The in vivo rate of somatic tumor suppressor or oncogene mutation cannot be measured directly. Often, it is not possible to isolate the precursor cells of a given cancer or, as a consequence, to probe their DNA for abnormalities. In cases where precursor cells can be isolated, the rarity of any specific mutation makes direct measurements of mutation rate impractical. Even in human cell cultures, determining mutation rate is very difficult1 and has only been possible at a handful of loci. Estimates fall between 10⁻⁸ and 10⁻⁶ mutations per gene per cell generation.2,3,4 Similar rates have been observed in yeast.5,6

These data provide only a blurred picture of the somatic mutation rate in humans. Aside from the 3 orders of magnitude over which they are spread, there is a question mark over how well the mutational characteristics of cultured cells mirror those of cells in vivo. Consequently, it is currently very difficult to ascribe a notional rate to tumor suppressor or oncogene mutation.

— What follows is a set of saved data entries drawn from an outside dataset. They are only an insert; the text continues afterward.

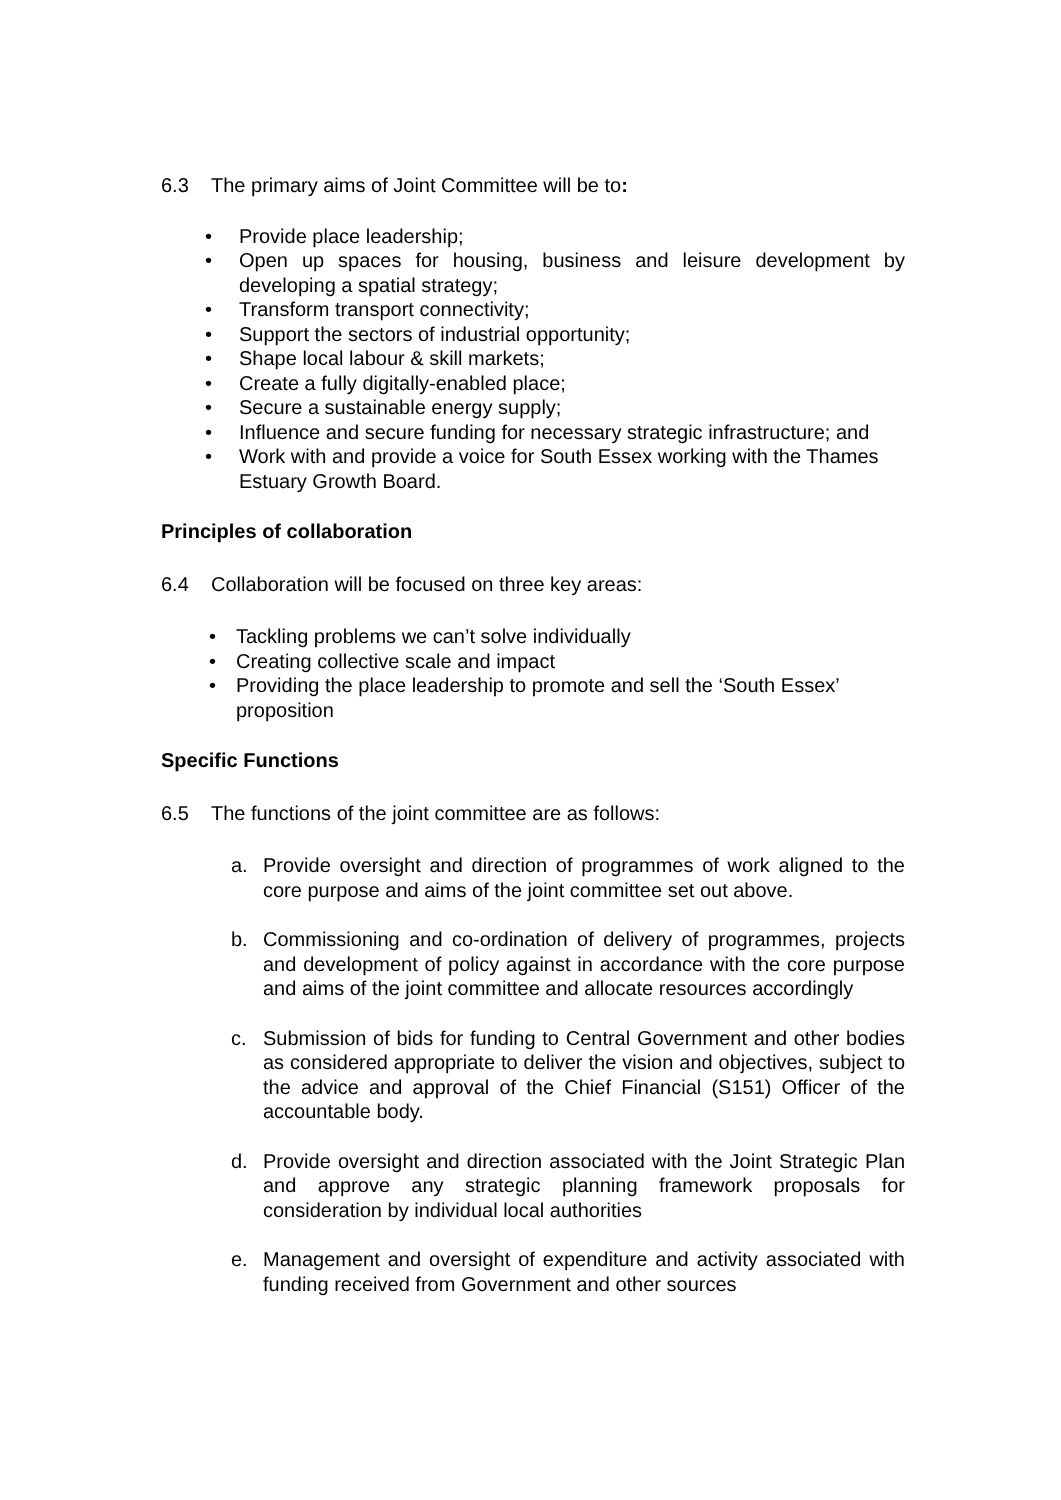6.3 The primary aims of Joint Committee will be to:
• Provide place leadership;
• Open up spaces for housing, business and leisure development by developing a spatial strategy;
• Transform transport connectivity;
• Support the sectors of industrial opportunity;
• Shape local labour & skill markets;
• Create a fully digitally-enabled place;
• Secure a sustainable energy supply;
• Influence and secure funding for necessary strategic infrastructure; and
• Work with and provide a voice for South Essex working with the Thames Estuary Growth Board.
Principles of collaboration
6.4 Collaboration will be focused on three key areas:
• Tackling problems we can’t solve individually
• Creating collective scale and impact
• Providing the place leadership to promote and sell the ‘South Essex’ proposition
Specific Functions
6.5 The functions of the joint committee are as follows:
a. Provide oversight and direction of programmes of work aligned to the core purpose and aims of the joint committee set out above.
b. Commissioning and co-ordination of delivery of programmes, projects and development of policy against in accordance with the core purpose and aims of the joint committee and allocate resources accordingly
c. Submission of bids for funding to Central Government and other bodies as considered appropriate to deliver the vision and objectives, subject to the advice and approval of the Chief Financial (S151) Officer of the accountable body.
d. Provide oversight and direction associated with the Joint Strategic Plan and approve any strategic planning framework proposals for consideration by individual local authorities
e. Management and oversight of expenditure and activity associated with funding received from Government and other sources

This is especially apparent when considering that the rate in a particular case will depend not only on microenvironmental factors that modify replication fidelity but also on the specific spectrum of genetic changes that lead to a selected mutant protein product.

Without resorting to cell lines, what alternative methods are available for measuring mutation rate? In vitro, the standard method is Luria-Delbruck fluctuation analysis. Many parallel clones are grown in culture from small parent populations containing no mutated genes. After a certain number of cell generations or when the clones have grown to a specific size, the prevalence of mutant cells within each population is recorded. The mean prevalence per clone is then used to estimate the underlying mutation rate. A simple in vivo analog of this experiment is to observe many patients (rather than clones) and measure the frequency with which neoplasia (rather than mutant colonies) arise, the neoplasia being markers of mutation. In other words, rather than trying to observe gene mutations at the microscopic level, a practical alternative is to observe malignancies at the population level (Figure 1). Luebeck and Moolgavkar7 inferred a rate of 10⁻⁶ per gene per year for adenomatous polyposis coli (APC) mutation in patients with colorectal cancer via this approach.

Figure 1.

In Luria-Delbruck fluctuation analysis (left), the number of mutant colonies arising in plated clones can be used to estimate in vitro mutation rates. By analogy, in vivo, the number of tumors arising in individuals can be used.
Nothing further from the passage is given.